An electric grid is a balance of push and pull. Most grids right now have little or no storage, which means the grid has to maintain enough flow to feed the demand without exceeding the maximum amount the grid can handle. Because it is a network there is some capacity to buffer by opening and closing distribution nodes and varying the amount of production coming from power plants. You want to do this within a fairly short period of changes to demand– seconds to minutes, no more.

If you have a smaller network like Texas that normally has some number of plants running (let’s say ten for the sake of discussion) and one of those plants stops its production, in this case valves and other machinery that moved the gas (which drove the plant’s generators) iced up. Now the grid is operating at 90% output.

Once this happens, either a percentage of the remaining nine need to pick up the slack by increasing their output, or… you shut down a percentage of the grid equivalent to that plant’s output. Either up the output or decrease the demand.

Long story short, this sequence of balancing can set off a cascade of ups and downs that ripple through the network as the system tries to maintain the narrow window of balance mentioned up top. If two plants still online try to compensate for the decrease of the plant that went down and overshoot, then cut back and drop under. Then plant five may ice up and things get more complicated. The push and pull becomes the equivalent of a truck that starts fishtailing– the more the driver struggles to correct things, the bigger the oscillations grow.

At some point this push and pull results in a power dump so big that you are in danger of overloading some major piece of equipment, and you have to cut off production entirely and start turning things back on one-by-one.

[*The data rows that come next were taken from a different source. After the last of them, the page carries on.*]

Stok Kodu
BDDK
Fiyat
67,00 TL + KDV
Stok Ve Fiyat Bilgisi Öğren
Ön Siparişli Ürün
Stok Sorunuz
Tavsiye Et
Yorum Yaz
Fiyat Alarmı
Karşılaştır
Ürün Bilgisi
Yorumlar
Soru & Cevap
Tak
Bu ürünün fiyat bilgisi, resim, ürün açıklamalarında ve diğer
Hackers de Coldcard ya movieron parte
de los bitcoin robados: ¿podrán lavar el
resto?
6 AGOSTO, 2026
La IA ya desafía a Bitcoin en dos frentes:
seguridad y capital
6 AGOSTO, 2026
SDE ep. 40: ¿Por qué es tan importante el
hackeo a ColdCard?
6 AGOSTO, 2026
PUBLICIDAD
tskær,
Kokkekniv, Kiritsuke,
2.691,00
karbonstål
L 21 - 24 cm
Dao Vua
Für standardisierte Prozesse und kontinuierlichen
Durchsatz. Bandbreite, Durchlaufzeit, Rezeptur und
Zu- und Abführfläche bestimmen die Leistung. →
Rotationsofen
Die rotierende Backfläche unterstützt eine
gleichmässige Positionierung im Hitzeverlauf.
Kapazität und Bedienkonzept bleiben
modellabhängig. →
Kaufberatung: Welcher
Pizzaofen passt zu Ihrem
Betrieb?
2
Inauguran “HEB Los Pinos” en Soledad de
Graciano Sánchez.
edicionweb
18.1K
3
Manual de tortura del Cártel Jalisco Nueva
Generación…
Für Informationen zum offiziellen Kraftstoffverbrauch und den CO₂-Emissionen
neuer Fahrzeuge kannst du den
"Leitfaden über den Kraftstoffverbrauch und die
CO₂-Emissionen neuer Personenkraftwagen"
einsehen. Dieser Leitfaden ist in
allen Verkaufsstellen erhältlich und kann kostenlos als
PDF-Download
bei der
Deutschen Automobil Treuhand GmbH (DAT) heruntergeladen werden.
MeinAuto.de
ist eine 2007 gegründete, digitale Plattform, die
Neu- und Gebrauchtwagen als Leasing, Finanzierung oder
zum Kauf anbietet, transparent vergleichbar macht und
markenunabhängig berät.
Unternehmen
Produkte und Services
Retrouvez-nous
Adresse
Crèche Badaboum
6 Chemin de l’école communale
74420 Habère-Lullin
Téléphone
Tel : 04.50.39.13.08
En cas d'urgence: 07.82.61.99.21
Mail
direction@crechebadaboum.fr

It must be stated that these type of situations are actually somewhat common, but MOST of the time the electricity can be shunted around the network enough to allow the operators to get the situation under control without cutting anyone off. There are exceptions, some very notable, but those are unusual.

The other possibility is that so much production went down that the remaining plants tried to take up the demand and ended up overloading their capacity, which would also fry equipment.

Either way, once the problem moves from the category of “evolving, use the network’s buffer volume now to correct” to “overload imminent, you’re f’d” the only good option is to literally throw the switch and completely knock out the whole thing in order to prevent equipment loss. Then you can start turning things back on in a controlled fashion, though in this case the gas lines feeding the power plants are iced up and can’t get the gas they need to turn their turbines, so there is no turning on that can be done.

[https://en.wikipedia.org/wiki/Cascading_failure](https://en.wikipedia.org/wiki/Cascading_failure)

Anonymous 0 Comments

Operators shut down switching equipment that was very close to overloading. Well, “seconds” may have been hyperbolic, but this equipment is extremely specialized and there are not huge stockpiles of unused equipment waiting for someone to want it. Losing too much switching equipment might lead to months of rolling blackouts as replacement equipment was manufactured.

Most world power grids are susceptible to this sort of thing, nobody has a spare power grid to use for fallback. A large solar storm or coronal mass ejection could fry enough transformers that it would take months for worldwide power to return to normal.